気持ちが落ち込んで辛い
こんな症状はありませんか?
仕事や勉強、人間関係、健康問題など……、悩みの内容は異なりますが、多くの人が何らかの悩みを抱えています。不安や心配は生きていく上で避けることができないものであり、気持ちの落ち込みは、誰にでも起こる自然な感情です。
日々の出来事による一時的なメンタル不調は、休養を取ったり、気分転換したりすることで徐々に気分が良くなり、元の状態に戻ることができます。しかし、時間が経過しても気分が回復せず、心身共につらい状態が続く場合は、何らかの病気の可能性もあるため、精神科や心療内科への受診をおすすめします。
“一時的な気分の落ち込み”と”病気によるうつ状態”を区別することは難しく、周囲の理解を得られずつらい思いをしている方も少なくありません。心の状態が不安定になり、一日中強い憂鬱感が続くような場合は、一人で抱え込まず、早期に診察を受けることが大切です。
うつ症状セルフチェック
以下のような項目に複数当てはまる場合には、放置せずに受診されることをおすすめします。

ページから抽出したテキストデータ:
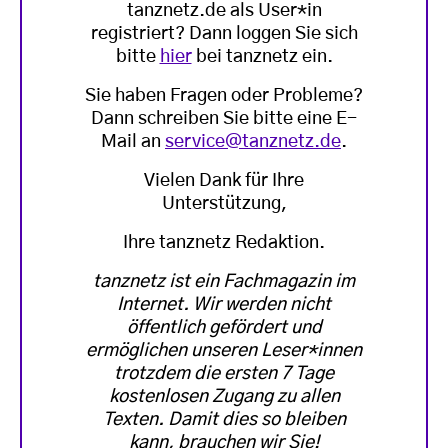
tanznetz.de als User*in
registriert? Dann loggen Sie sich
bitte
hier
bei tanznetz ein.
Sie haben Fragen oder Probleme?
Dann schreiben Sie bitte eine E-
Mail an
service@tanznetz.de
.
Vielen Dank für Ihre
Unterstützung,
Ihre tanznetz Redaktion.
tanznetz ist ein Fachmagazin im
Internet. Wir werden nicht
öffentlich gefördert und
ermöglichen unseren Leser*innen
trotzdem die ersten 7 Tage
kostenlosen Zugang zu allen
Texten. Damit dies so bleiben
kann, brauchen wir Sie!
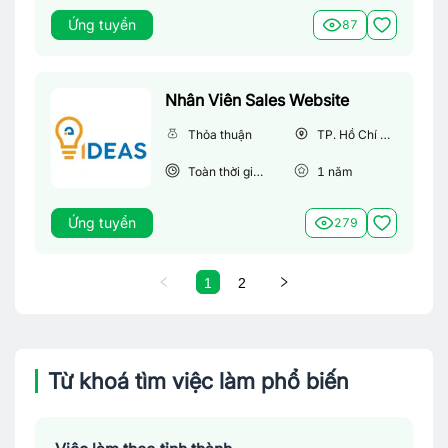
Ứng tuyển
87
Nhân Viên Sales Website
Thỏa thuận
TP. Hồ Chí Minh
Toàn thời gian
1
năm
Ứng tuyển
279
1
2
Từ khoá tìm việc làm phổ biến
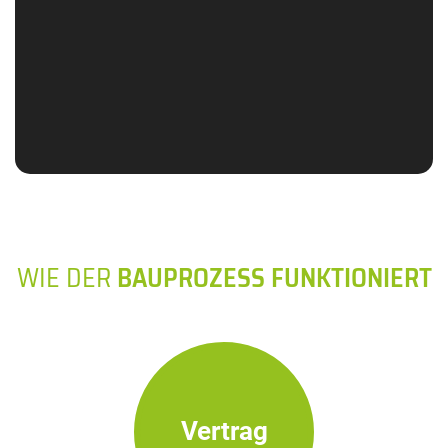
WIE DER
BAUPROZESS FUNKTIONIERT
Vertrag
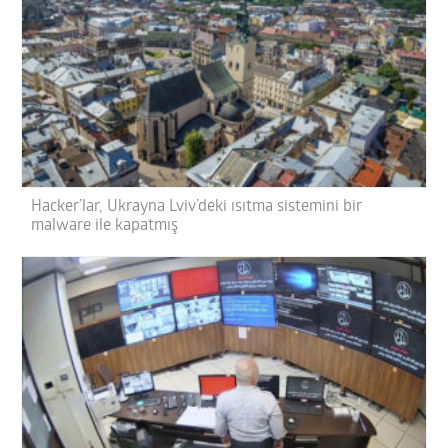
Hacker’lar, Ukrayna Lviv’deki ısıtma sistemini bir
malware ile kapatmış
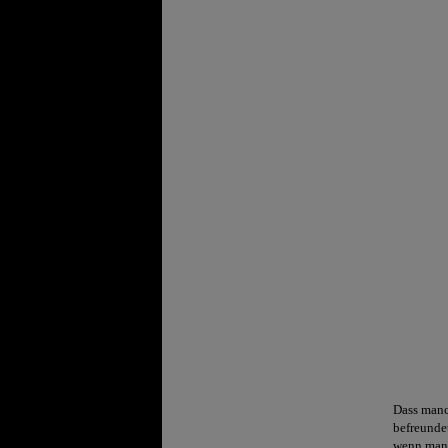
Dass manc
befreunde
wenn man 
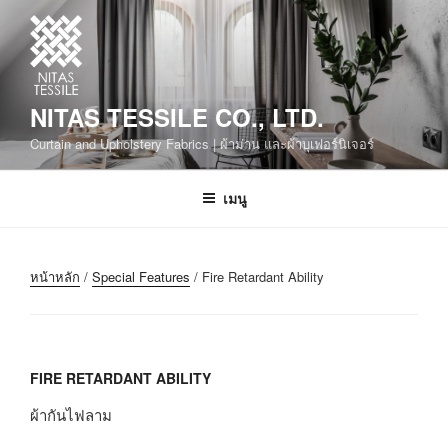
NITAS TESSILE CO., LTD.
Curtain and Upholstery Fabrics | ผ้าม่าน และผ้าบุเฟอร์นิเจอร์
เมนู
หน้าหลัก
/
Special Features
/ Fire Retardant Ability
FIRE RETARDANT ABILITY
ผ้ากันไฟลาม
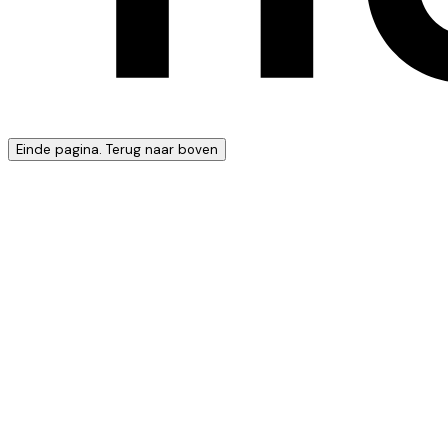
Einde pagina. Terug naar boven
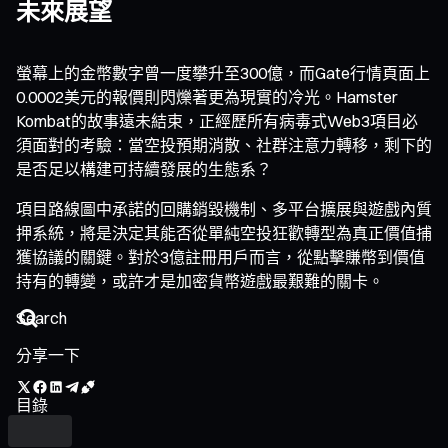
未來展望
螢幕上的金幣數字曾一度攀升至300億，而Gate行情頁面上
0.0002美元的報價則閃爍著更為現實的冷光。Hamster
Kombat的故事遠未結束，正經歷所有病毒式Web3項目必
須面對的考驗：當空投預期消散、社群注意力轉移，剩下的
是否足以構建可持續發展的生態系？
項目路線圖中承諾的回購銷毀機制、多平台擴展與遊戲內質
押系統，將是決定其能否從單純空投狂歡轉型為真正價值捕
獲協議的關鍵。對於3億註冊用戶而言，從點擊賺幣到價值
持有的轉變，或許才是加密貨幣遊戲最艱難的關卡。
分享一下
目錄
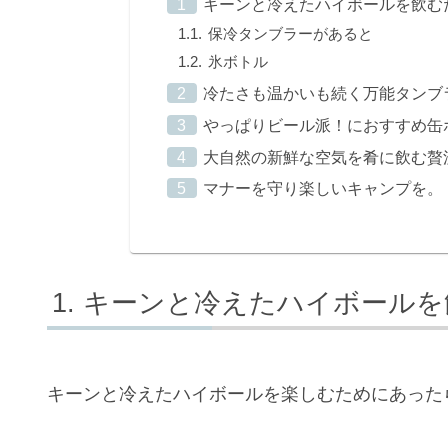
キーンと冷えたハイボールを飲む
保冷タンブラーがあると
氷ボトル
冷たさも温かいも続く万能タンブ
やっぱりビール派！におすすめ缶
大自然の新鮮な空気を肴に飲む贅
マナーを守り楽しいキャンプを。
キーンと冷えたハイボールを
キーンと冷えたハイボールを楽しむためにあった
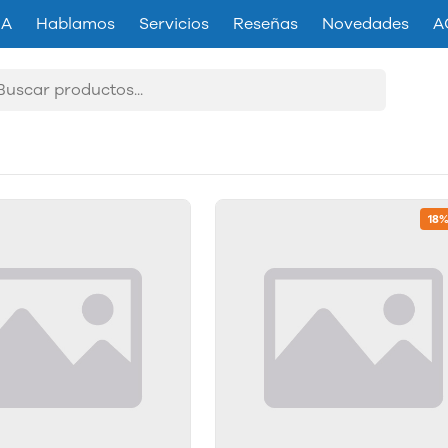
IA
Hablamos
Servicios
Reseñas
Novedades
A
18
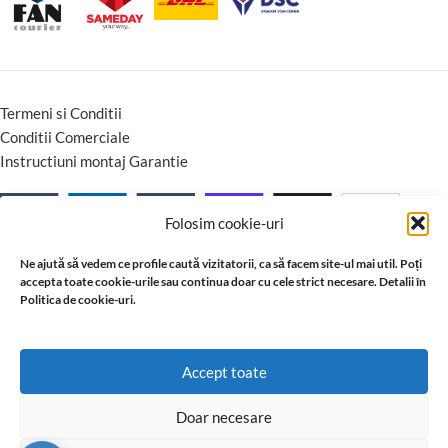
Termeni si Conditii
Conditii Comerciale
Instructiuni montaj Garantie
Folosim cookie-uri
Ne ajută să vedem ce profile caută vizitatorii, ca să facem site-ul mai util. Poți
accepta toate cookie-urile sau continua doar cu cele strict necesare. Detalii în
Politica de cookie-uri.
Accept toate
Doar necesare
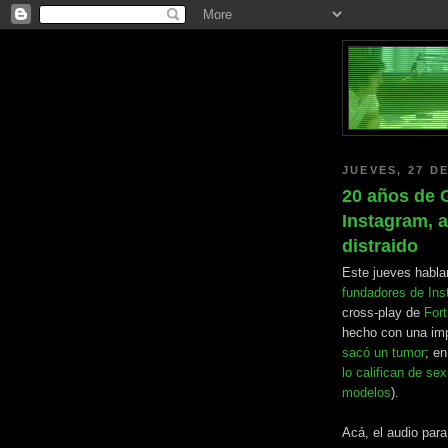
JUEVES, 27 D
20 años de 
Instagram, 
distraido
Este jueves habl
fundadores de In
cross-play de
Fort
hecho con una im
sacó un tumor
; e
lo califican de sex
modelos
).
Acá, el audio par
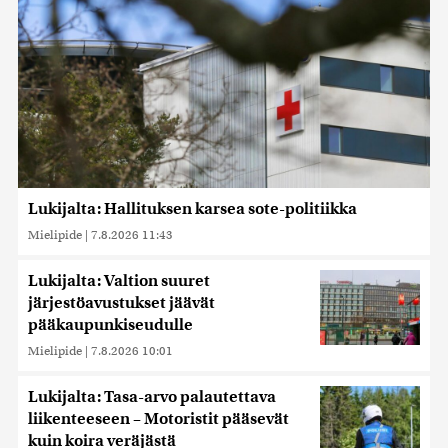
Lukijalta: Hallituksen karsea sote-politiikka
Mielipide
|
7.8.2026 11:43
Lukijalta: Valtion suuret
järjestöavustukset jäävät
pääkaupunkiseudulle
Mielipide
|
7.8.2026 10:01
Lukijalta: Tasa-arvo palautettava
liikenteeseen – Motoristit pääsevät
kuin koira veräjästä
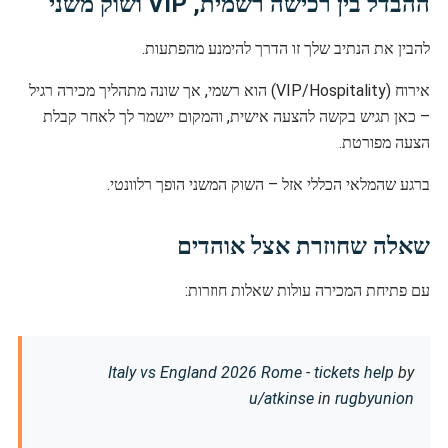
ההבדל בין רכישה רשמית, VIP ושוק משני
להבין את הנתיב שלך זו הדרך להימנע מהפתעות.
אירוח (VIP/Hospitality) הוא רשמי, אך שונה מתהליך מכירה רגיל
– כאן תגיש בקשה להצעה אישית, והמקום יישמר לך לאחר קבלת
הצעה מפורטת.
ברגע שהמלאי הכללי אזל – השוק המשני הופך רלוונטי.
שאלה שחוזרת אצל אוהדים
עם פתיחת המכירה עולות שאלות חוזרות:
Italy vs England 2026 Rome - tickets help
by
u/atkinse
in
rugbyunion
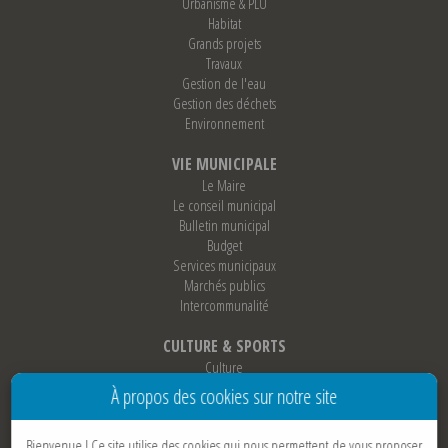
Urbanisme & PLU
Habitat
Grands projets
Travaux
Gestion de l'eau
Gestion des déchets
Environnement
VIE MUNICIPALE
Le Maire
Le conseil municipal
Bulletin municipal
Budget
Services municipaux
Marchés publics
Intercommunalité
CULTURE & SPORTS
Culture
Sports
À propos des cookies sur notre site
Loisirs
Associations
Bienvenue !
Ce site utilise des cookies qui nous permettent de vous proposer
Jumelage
==
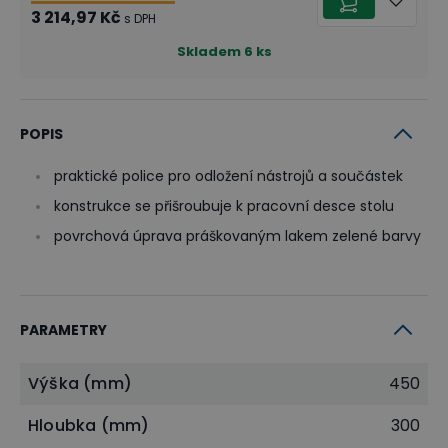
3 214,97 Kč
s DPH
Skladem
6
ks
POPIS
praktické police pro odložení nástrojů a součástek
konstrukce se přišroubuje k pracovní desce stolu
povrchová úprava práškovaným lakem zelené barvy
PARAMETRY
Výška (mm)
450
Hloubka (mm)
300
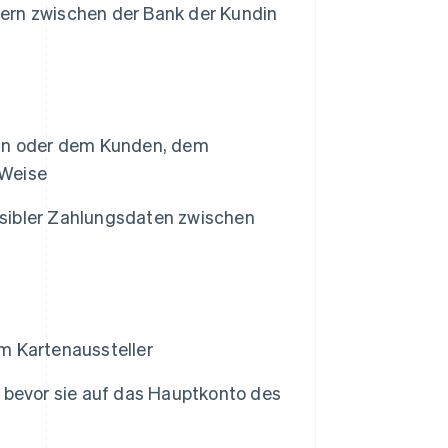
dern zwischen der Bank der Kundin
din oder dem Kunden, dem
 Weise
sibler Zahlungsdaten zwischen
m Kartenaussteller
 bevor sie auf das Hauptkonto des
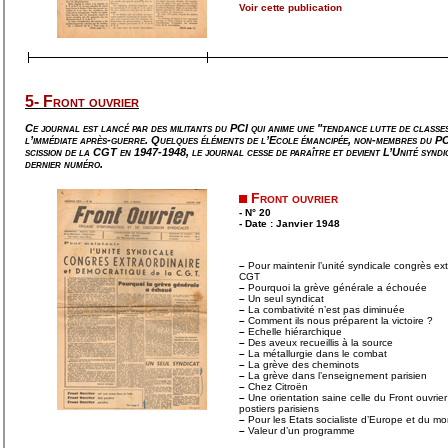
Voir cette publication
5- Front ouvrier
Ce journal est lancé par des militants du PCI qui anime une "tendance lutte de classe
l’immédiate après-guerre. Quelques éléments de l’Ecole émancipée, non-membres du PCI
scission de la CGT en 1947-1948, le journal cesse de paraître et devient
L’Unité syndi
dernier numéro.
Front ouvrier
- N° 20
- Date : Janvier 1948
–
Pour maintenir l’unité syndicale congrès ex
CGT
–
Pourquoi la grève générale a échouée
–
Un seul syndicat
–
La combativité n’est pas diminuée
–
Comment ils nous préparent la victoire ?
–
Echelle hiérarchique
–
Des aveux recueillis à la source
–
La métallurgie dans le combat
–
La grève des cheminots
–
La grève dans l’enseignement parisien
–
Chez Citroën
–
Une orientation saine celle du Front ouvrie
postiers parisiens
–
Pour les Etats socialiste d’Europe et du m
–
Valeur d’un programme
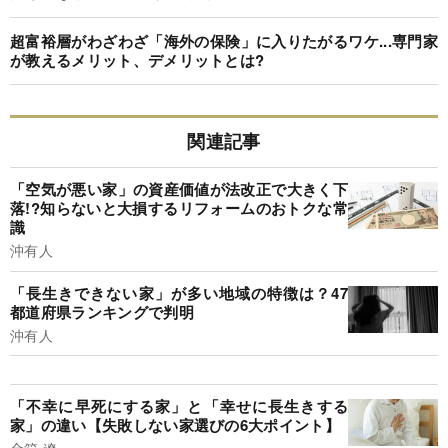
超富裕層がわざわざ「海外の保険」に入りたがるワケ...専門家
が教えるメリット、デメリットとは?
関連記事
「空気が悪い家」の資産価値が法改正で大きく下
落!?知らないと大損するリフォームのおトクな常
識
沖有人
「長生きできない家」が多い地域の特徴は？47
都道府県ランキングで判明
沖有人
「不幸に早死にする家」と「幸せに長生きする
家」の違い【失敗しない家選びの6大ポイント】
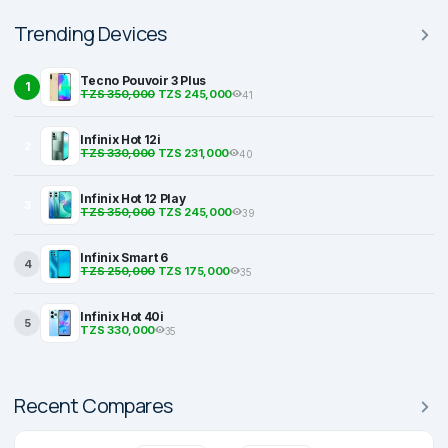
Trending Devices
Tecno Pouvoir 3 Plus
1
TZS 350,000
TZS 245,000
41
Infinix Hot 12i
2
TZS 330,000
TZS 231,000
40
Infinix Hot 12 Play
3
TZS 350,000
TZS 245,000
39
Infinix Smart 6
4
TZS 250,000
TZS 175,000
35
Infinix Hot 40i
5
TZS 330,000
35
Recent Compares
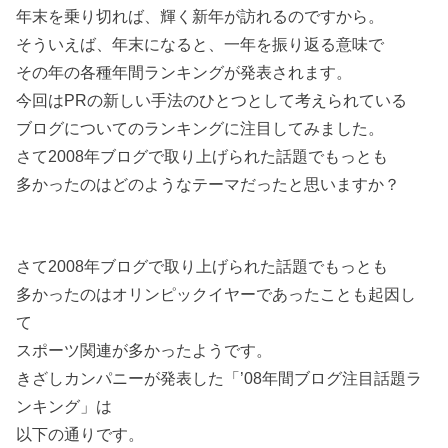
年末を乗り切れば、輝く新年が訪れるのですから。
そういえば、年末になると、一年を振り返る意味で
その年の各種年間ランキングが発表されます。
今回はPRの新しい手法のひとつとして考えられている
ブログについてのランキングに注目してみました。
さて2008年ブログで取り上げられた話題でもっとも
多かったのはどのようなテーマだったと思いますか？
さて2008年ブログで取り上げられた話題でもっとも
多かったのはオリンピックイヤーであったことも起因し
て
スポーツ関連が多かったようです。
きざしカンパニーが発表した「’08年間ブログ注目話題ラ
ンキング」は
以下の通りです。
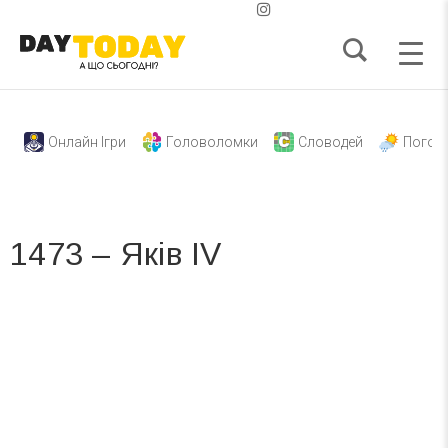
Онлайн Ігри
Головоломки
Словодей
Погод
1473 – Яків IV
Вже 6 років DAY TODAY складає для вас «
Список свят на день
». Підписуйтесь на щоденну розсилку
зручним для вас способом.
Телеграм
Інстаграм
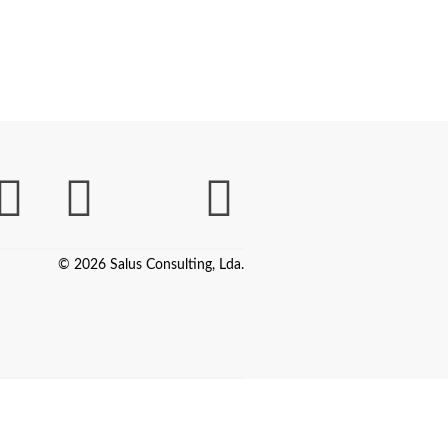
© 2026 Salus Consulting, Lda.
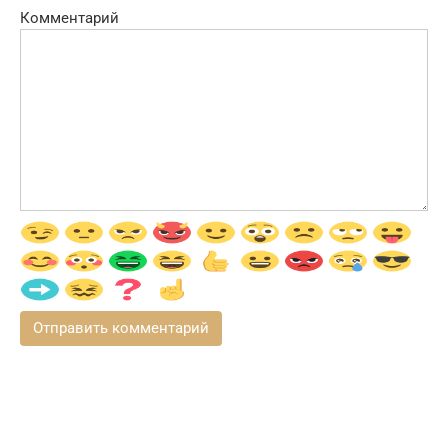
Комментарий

取り組む課題 >>
A. 気分の落ち込みに関する本文によると、日々の出来事による一時的なメンタル不調は、何をすることで徐々に気分が良くなるとされていますか。
B. 気分の落ち込みに関する本文の最後の文に続けて、その先を書いてください。

解答例 >>
A. 休養を取ったり、気分転換したりすることです。

B.
- 憂鬱な気分が2週間以上続いている
- 寂しさや悲しさを感じる、不安感・焦燥感が強くイライラする
- 人に会いたくない
- 心配事が頭から離れず、考えが堂々めぐりする
- 以前楽しめたことに興味が持てなくなった
- 疲労感が強く、何もやる気が出ない
- 理由もなく涙が出る
- 眠れない、または寝過ぎてしまう
- 食欲がない、または食べ過ぎてしまうのをやめられない
- 自分は何をやっても上手くいかないと感じる
- 死にたい、消えてしまいたいと思うことがある。
気分が落ち込むおもな原因
気分の落ち込みは、以下のようなさまざまな原因で起こることがあります。
ご本人が原因を特定できる場合もあれば、理由が分からずに抑うつ状態を生じる場合もあり、複数の要因が積み重なって生じているケースもあります。
精神的・身体的なストレス
仕事上のミスなどの失敗体験や挫折、過重労働・長時間の残業による疲労、受験や勉強についていけないなどの強いプレッシャー、いじめやハラスメントなどの人間関係の悩みが原因で気持ちが落ち込む。近年、SNSによる他人との比較や誹謗中傷により、精神的なストレスを感じるケースも増加している。
環境の変化(ライフイベント)
進学、転校、就職、転職、引っ越し、結婚、離婚、妊娠・出産、育児、介護など、つらい出来事はもちろん、嬉しい出来事であっても環境が大きく変化することが気持ちが落ち込む原因になる。
ホルモンバランスの乱れ
女性の場合、月経前後や妊娠・出産、更年期などに見られるホルモンの変動により、気持ちの落ち込みを生じることがある。更年期の症状は女性だけでなく、男性にも生じることがある。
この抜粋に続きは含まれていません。